- **Data for this task**:

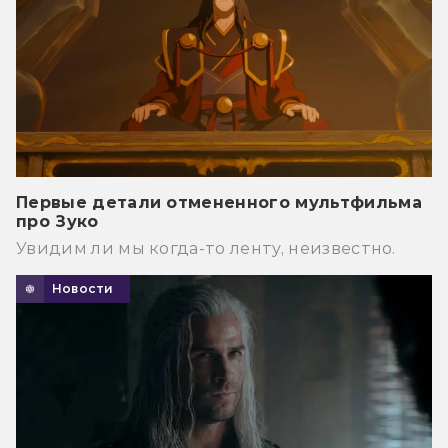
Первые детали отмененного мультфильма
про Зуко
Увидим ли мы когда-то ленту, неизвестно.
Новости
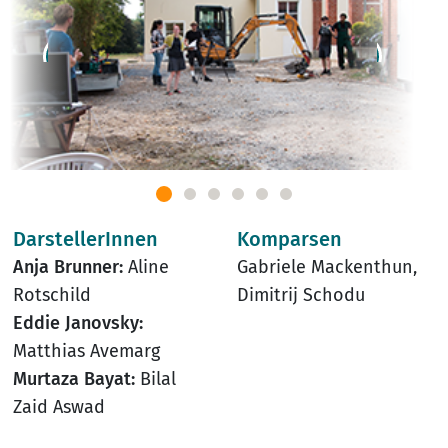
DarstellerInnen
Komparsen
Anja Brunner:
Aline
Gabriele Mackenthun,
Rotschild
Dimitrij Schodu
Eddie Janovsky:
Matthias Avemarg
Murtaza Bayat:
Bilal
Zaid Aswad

- **Activity**: Set down the full listing above with its wording unchanged. Leave out its images.

- **Result**:
Первые детали отмененного мультфильма
про Зуко
Увидим ли мы когда-то ленту, неизвестно.
Новости
DarstellerInnen
Komparsen
Anja Brunner:
Aline
Gabriele Mackenthun,
Rotschild
Dimitrij Schodu
Eddie Janovsky:
Matthias Avemarg
Murtaza Bayat:
Bilal
Zaid Aswad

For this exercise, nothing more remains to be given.